Anonymous Coward writes "ZDNet is running a story today (yes I know it's Christmas) about several web servers. They have apparently benchmarked these servers. They tested Sun, Linux and MS servers. I'm not sure that I like the way they tested, they didn't include BeOS or tune the configs. Check it out at their web site"My fault - this is totally out of date. Blame it on the egg-nog.

7 of 212 comments (clear)

  1. Hemos - read the dateline by father_guido · · Score: 5

    May 6 1999? That's today?

    Man, I better get ready, the 4th is coming up soon!!! Gotta find the best fireworks vantage point...

    ;)

  2. nope... by Issue9mm · · Score: 5

    Nope, this isn't cutting it... I'm not that big a FreeBSD lover, but I am taking exception to the fact that it and its brethren are continually left out of these benchcrafts...er, marks...

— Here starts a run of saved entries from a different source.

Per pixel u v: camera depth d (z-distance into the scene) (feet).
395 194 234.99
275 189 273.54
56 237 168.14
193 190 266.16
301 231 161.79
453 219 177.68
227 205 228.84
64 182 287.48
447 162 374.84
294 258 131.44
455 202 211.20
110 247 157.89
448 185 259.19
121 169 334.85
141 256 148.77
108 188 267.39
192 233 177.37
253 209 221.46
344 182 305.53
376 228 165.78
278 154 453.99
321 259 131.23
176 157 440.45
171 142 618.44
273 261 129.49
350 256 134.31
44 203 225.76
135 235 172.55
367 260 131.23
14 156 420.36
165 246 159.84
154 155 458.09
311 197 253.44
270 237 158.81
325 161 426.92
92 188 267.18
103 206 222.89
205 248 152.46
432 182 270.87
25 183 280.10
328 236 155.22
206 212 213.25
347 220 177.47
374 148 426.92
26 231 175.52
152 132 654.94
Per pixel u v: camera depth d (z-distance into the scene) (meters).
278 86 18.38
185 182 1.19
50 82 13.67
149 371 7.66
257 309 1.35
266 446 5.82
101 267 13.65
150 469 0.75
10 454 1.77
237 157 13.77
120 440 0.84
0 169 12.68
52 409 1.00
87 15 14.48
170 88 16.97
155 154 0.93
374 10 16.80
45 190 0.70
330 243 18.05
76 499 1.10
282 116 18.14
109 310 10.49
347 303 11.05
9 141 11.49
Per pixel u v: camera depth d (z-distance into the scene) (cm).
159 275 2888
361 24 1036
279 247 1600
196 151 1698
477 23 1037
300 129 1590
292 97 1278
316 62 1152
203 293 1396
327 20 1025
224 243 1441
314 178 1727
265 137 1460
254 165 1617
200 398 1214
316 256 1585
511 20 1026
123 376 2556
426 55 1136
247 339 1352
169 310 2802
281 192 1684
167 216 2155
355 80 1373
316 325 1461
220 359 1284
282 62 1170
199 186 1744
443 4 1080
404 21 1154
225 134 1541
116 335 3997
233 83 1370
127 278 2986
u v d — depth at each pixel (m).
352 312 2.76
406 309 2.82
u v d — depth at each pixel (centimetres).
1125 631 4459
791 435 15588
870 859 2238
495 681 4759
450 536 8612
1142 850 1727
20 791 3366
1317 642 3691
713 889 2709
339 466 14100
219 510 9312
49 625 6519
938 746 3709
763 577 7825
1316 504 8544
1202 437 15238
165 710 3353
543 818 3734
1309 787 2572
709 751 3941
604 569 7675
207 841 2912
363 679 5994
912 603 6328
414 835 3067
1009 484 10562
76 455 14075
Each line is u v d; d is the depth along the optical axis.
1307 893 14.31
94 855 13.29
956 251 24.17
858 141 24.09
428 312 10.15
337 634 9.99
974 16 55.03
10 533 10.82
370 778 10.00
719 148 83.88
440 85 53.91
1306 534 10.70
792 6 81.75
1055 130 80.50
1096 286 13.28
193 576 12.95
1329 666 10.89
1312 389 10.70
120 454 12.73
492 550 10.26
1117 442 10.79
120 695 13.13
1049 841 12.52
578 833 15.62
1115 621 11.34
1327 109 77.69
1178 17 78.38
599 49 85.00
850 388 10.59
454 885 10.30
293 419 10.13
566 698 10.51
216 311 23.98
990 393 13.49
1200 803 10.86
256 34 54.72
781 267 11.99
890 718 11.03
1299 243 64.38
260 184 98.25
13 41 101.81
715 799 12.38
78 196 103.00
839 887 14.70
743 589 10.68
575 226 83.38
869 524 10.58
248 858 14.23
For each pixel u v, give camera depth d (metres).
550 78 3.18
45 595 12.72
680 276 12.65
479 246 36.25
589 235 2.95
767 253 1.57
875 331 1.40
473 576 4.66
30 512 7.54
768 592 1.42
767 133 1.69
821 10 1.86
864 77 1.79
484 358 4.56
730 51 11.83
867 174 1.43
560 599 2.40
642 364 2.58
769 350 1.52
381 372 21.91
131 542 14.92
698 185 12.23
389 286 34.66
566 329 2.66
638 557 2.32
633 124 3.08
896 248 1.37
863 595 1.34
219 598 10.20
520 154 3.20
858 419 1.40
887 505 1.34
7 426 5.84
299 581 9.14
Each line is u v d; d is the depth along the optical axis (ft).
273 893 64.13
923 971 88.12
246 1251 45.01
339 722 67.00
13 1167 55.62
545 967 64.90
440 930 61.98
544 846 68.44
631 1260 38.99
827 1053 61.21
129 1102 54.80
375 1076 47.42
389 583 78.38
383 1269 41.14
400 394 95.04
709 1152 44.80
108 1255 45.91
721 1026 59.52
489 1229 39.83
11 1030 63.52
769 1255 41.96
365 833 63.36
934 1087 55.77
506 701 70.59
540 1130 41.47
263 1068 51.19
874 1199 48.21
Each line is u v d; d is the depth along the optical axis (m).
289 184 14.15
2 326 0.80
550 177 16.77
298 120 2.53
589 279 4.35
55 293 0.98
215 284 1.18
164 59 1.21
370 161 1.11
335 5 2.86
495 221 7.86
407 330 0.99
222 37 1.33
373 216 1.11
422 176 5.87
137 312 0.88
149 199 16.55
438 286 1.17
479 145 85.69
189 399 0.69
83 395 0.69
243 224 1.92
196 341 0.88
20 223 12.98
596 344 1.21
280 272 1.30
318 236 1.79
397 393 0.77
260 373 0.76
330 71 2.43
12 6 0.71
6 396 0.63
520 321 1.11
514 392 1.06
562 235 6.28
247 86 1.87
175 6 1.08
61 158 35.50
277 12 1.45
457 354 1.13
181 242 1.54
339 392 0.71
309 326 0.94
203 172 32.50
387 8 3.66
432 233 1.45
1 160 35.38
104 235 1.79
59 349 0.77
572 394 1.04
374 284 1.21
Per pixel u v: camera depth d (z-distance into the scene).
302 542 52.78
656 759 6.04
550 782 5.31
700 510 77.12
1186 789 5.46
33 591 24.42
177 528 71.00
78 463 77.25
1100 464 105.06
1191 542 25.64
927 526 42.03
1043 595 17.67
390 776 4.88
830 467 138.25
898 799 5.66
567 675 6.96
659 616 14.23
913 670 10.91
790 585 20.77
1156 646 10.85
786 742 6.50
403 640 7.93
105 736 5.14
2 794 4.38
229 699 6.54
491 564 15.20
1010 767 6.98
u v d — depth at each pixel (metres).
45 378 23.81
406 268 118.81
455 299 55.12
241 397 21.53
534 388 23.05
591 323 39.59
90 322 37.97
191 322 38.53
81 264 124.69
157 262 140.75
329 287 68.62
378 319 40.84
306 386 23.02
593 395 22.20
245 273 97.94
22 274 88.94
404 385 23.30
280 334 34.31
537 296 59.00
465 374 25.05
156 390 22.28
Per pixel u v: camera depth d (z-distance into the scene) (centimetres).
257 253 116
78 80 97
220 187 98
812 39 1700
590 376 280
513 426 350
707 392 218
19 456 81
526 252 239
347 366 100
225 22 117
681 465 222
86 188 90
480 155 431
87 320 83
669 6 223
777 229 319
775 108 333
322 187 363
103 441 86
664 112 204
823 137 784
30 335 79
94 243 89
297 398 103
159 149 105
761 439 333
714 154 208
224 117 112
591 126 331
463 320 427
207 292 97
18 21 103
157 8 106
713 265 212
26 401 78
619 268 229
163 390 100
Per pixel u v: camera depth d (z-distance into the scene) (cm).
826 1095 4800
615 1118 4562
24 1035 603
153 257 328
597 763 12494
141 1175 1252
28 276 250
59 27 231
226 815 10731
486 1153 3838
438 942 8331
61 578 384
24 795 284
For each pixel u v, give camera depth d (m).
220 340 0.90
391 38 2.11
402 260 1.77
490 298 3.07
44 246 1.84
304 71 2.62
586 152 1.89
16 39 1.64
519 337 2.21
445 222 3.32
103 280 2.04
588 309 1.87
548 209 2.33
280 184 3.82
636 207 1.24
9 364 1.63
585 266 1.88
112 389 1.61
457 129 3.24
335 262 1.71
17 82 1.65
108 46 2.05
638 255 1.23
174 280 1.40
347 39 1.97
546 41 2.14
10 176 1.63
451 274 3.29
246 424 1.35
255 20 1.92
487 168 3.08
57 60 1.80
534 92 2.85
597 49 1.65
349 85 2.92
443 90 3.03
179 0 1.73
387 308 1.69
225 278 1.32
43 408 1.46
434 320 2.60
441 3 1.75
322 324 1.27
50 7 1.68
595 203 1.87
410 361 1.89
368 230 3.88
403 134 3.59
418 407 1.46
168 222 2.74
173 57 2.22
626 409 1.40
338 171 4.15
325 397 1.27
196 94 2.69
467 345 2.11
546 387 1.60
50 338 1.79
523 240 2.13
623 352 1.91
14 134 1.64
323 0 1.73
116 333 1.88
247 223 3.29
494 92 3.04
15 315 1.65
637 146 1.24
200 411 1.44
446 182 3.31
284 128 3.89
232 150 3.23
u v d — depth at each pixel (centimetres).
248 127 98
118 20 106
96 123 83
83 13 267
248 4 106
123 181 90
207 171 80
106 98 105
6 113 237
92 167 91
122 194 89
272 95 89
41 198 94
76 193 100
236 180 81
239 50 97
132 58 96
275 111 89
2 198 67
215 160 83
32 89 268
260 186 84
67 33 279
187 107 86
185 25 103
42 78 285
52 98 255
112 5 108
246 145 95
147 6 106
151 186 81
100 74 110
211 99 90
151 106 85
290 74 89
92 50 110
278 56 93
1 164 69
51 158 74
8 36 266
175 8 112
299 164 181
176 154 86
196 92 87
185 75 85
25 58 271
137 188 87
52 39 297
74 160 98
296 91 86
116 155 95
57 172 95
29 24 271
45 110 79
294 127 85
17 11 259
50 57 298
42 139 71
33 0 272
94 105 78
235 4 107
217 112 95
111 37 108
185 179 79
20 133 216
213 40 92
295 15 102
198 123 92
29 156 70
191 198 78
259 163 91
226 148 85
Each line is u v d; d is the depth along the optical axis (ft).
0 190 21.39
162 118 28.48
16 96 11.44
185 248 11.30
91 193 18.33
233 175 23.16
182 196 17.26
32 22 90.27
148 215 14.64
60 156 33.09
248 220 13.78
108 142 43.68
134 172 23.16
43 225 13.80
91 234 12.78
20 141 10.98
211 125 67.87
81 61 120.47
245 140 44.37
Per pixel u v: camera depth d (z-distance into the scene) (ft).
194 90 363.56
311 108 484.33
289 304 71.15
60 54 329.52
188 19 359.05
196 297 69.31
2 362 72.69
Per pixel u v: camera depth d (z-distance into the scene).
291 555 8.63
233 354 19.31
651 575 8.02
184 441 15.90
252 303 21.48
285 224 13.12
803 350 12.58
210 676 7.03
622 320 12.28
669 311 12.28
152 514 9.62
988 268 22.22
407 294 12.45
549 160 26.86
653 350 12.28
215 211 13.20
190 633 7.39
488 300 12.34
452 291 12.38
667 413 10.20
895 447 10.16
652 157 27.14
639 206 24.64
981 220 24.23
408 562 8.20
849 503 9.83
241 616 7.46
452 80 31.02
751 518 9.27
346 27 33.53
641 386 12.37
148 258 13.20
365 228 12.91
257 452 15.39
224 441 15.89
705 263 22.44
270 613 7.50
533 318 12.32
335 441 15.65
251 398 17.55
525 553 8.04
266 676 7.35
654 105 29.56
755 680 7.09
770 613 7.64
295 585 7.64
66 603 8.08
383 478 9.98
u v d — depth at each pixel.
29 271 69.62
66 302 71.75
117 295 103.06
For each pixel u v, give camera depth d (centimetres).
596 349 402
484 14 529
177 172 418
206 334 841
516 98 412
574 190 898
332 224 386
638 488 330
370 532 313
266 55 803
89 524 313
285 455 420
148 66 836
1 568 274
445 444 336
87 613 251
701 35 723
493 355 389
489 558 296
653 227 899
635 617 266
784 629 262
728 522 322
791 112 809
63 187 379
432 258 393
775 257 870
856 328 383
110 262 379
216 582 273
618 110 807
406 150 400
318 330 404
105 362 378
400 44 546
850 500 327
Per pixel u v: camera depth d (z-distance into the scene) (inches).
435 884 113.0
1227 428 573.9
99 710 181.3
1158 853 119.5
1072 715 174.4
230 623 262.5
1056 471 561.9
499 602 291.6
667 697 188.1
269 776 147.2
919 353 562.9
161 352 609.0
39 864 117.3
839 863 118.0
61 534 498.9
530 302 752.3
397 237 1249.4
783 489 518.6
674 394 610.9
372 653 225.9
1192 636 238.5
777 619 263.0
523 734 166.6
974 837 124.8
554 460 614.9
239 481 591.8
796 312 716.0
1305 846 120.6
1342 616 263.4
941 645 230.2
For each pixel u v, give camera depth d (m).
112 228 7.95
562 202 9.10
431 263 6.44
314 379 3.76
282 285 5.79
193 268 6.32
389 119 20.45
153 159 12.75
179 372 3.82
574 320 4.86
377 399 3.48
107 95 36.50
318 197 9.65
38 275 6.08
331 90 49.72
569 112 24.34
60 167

    Because of its speed, ease of setup and administration, and a dizzying array of add-on and development products from Microsoft and third parties, we award Microsoft's Web platform--Internet Information Server (IIS) running atop Windows NT--our Editors' Choice.

    Of all the reasons NOT to choose a web server, I think they hit them all. Granted, speed is important. But ease of setup? administration? (maybe) add-on and development products? (must mean ASP, & other proprietary compoonents... that "mixed web" environment they spoke of earlier in the article must not be that important)

    Whatever happened to security, or - since "ease of setup and administration" are such a factor, how about security "out of the box"? Granted, I'm glad to see Linux listed, but (no offense) Caldera's not exactly the distro I'd pick for my web serving. Nor would I use Stronghold. (personal prefs, made through experience)

    Just seems like ZDNet refuses to just get things right. Ordinarily I hate to be the crybaby bitching about the testing, the methods/materials, etc..., but I'm really becoming more and more disappointed in ZDNet's lack of integrity.

    Flame away...

  3. Anyone else notice the cache comment? by color+of+static · · Score: 5

    They "tuned the cache" to the point that none of the servers went to disk for their workload. That right there gave NT an advantage. In a real world scenario I'll be out to the disk all the time. I'll be there to get my data during misses, to write my state info for transactions, to log things.
    How much logging was the NT server doing? If it wasn't a lot then they took out the disk subsystem from the equation.
    The whole reason they used the 2.0 kernel was fishy at best also. 2.2 TCP stack broke communications with their win 95 clients?
    Finally, why on earth would I want to do hundreds or thousands of SSL transactions in software. If you are doing more then a few a second you really need a hardware SSL brick or card, which works with all the tested platforms. These people obviously don't understand but one set of solutions.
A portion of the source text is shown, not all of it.